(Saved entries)
[Start of section]
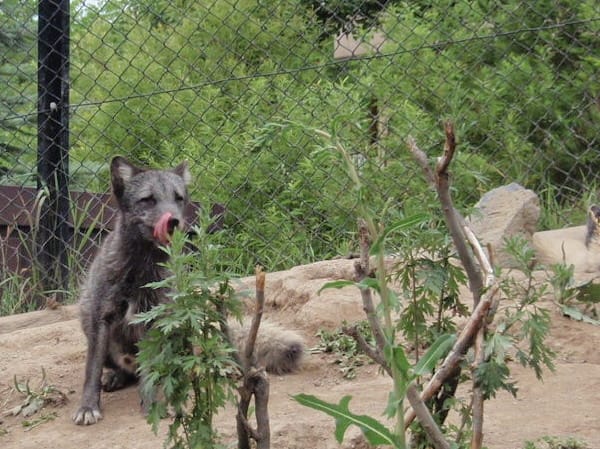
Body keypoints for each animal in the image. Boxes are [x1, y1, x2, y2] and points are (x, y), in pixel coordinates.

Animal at [72, 157, 302, 424]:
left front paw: (152, 404)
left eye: (178, 198)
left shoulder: (154, 321)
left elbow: (151, 372)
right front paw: (88, 406)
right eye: (148, 199)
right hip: (86, 313)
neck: (140, 270)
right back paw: (116, 377)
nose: (173, 221)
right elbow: (92, 370)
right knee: (124, 370)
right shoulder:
[End of section]
Try it:
Retype nothing except the lines from the line holding "right back paw: (116, 377)" through the last line of the entries, both included.

Answer area:
right back paw: (116, 377)
nose: (173, 221)
right elbow: (92, 370)
right knee: (124, 370)
right shoulder:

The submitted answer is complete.